Extract each line from the entries below that has the string "depth" in it.

Collected data:
- - -
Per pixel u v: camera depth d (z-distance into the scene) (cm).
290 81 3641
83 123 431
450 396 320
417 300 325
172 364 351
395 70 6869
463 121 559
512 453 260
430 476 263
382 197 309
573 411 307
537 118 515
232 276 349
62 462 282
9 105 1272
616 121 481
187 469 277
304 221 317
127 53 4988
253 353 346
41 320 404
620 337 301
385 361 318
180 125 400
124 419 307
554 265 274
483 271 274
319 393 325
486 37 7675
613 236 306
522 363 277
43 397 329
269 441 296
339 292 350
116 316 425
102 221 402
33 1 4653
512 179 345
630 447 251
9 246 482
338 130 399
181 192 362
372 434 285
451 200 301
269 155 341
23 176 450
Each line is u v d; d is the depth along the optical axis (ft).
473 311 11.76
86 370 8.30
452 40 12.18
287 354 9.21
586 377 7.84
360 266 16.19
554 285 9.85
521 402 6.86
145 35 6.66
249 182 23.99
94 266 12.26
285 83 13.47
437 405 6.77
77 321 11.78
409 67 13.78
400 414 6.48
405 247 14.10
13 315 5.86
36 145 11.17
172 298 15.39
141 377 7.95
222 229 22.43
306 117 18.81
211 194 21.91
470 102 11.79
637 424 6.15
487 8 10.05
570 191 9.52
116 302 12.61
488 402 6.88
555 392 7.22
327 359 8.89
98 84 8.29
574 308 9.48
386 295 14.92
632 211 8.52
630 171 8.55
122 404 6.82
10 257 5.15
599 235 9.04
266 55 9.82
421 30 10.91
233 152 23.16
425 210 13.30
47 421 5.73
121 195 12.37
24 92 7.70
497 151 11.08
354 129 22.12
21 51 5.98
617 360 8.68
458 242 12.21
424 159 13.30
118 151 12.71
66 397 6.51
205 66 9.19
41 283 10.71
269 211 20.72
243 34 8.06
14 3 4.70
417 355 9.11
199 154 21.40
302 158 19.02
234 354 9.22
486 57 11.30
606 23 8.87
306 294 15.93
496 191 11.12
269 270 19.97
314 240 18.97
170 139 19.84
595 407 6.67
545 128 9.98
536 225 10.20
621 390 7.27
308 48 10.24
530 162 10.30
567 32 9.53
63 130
- - -
*Reply*
Per pixel u v: camera depth d (z-distance into the scene) (cm).
Each line is u v d; d is the depth along the optical axis (ft).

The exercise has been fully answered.